[[ SOURCE DOCUMENT open ]]
Should we see a sustained move
to lower oil prices, the Fed's
long-held belief that inflation
will "moderate" on
its own could be proven correct.
But only time will tell.
Also, the credit
crunch is now one year old and
we are no closer to calling
an end. What has to happen for
the credit crunch to disappear?
The best answer is nothing --
as in, if nothing further happens.
No more Bear Stearns. No crises
of confidence with regard to
Fannie Mae, Freddie Mac or
large hedge fund blowups. No
seizing up of credit. No large
bank failures. And no events
that none of us can imagine
(the "unknown unknowns"
as Donald Rumsfeld would say).
But the merry-go-round of the
past 12 months has brought another
crisis just as the credit markets
appeared to be on the road to
recovery, so suddenly expecting
placid waters is a bit far-fetched.
Even with the
economy hurting but not falling
off a cliff, the Fed seems handcuffed
by a lingering credit crunch
and the ailing American homeowner,
unable to back up their tough
talk on inflation with any interest
rate moves for months to come.
Thursday,
July 24
Posted
2 p.m. Eastern
Readers sound
off on oil, credit
Fulfilling an
earlier promise, here are some
of your responses to my post
earlier
this month on oil prices.
My thanks to those who took
the time. I've interjected a
comment or two along the way.
--"I wanted
to say I agree with you on the
drive-through bit and people
sitting there using up fuel
... I have been pondering this
and several other points of
"slack" in our driving
habits, that need to be quantified
and probably changed. Someone
call the CEOs of every fast
food place and bank out there
and close the bloody drive-through
-- it's costing us ..."
--"Since
the oil crises first raised
its ugly head in the '70s, we
did nothing to prevent it from
happening again. We had nearly
40 years to work on the problem
and we did nothing. We continued
along the slippery path that
eventually led us to this day
when our whole economy is based
upon oil in one way or another.
Of course big businesses that
had ownership or ties to the
oil conglomerates did not want
to become oil independent. It
would be counterproductive to
their goals and to their bottom
lines. Even the government did
nothing to move our country
away from our oil dependency,
and now here we are again, but
this time it is much worse.
[[ SOURCE DOCUMENT closed ]]
§ **USING THE INFORMATION**:
1 – In the post on oil prices and the credit crunch, copy the passage starting at "The best answer" and ending at "Rumsfeld would say).", word for word.
2 – How old does the post on oil prices and the credit crunch say the credit crunch is?
[[ SOURCE INFORMATION open ]]
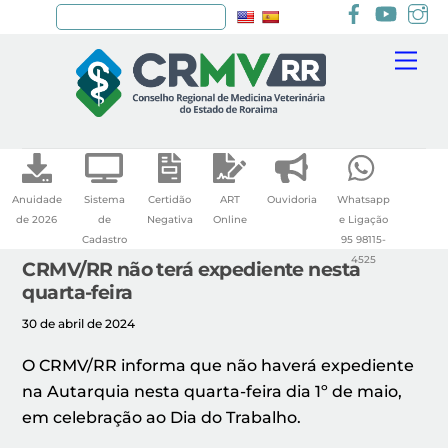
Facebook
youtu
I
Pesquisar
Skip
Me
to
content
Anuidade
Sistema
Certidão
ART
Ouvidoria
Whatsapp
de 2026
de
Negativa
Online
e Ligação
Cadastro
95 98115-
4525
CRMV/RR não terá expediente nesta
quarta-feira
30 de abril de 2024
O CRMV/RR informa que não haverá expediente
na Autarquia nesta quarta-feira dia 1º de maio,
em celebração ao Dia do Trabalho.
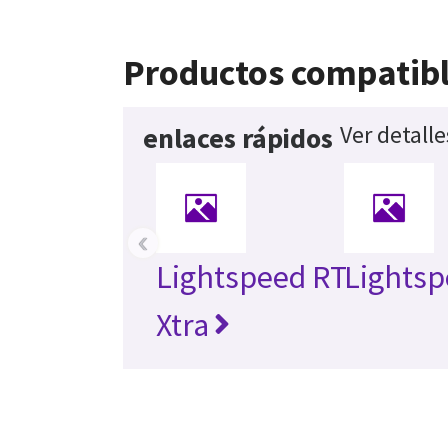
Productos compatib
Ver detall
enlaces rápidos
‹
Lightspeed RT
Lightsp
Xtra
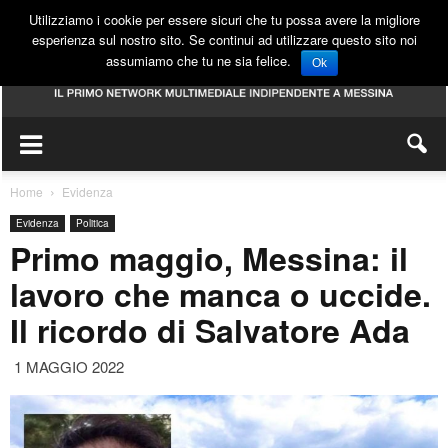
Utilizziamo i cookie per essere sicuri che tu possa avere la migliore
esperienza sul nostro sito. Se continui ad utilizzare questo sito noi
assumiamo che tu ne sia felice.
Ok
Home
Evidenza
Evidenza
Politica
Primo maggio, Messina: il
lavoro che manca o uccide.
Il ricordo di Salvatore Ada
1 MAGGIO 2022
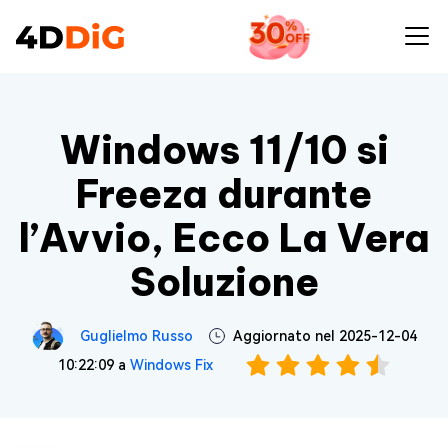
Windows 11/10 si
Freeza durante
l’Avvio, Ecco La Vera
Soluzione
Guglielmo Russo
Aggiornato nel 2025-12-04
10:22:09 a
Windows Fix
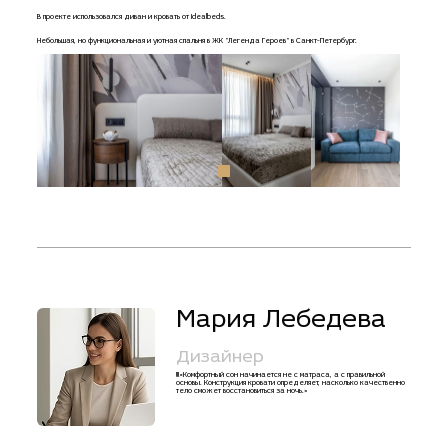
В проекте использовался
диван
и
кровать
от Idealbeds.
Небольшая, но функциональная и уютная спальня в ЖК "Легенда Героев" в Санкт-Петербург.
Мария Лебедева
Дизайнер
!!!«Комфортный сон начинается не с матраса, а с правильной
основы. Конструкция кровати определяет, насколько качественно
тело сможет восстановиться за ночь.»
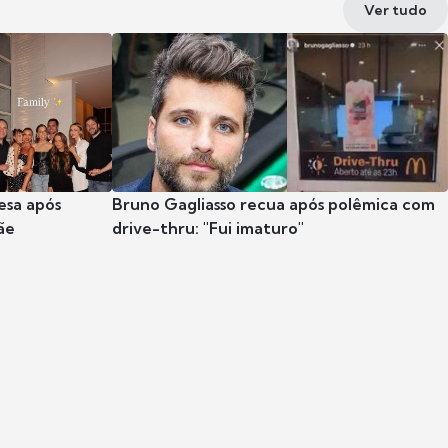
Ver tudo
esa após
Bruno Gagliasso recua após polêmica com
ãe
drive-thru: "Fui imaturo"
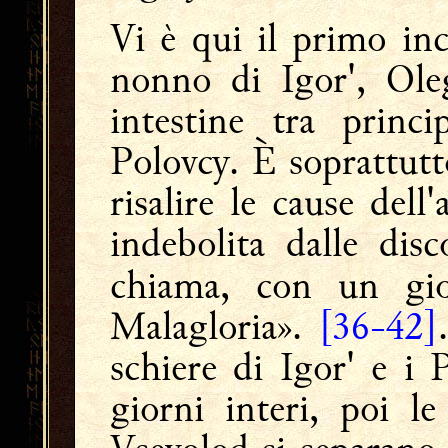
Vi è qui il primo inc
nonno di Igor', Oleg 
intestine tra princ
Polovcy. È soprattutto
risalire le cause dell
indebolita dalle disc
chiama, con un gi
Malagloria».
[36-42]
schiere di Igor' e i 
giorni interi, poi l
[[ SOURCE INFORMATION closed ]]
§ **EXERCISE RESULTS**:
1 –
The best answer is nothing --
as in, if nothing further happens.
No more Bear Stearns. No crises
of confidence with regard to
Fannie Mae, Freddie Mac or
large hedge fund blowups. No
seizing up of credit. No large
bank failures. And no events
that none of us can imagine
(the "unknown unknowns"
as Donald Rumsfeld would say).

2 – One year old.